* [EXERCISE BRIEF]:
Among the records below, find the lines that contain "https" and copy each of them.

* [INPUT RECORDS]:
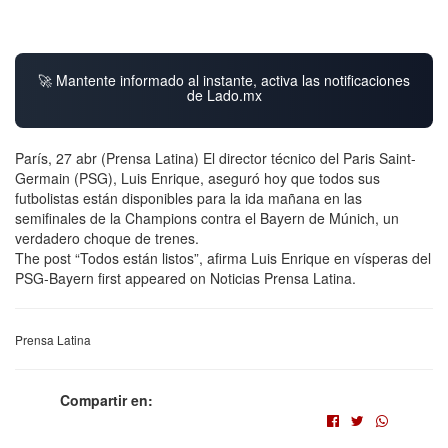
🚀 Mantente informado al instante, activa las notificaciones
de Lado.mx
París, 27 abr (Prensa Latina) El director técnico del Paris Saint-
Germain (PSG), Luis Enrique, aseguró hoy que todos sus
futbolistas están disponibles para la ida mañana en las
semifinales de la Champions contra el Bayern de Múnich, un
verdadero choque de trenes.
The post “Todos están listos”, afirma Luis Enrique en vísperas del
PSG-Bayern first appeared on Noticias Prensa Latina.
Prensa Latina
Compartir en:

---

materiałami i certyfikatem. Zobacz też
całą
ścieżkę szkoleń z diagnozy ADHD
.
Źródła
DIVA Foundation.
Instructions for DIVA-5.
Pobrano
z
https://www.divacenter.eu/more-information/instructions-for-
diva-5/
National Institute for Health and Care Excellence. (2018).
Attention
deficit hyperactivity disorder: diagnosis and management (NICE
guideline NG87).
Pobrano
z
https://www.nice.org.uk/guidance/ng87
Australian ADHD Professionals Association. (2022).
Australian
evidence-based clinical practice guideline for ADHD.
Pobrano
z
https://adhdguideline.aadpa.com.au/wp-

* [OUTPUT OF THE EXERCISE]:
https://www.divacenter.eu/more-information/instructions-for-
https://www.nice.org.uk/guidance/ng87
https://adhdguideline.aadpa.com.au/wp-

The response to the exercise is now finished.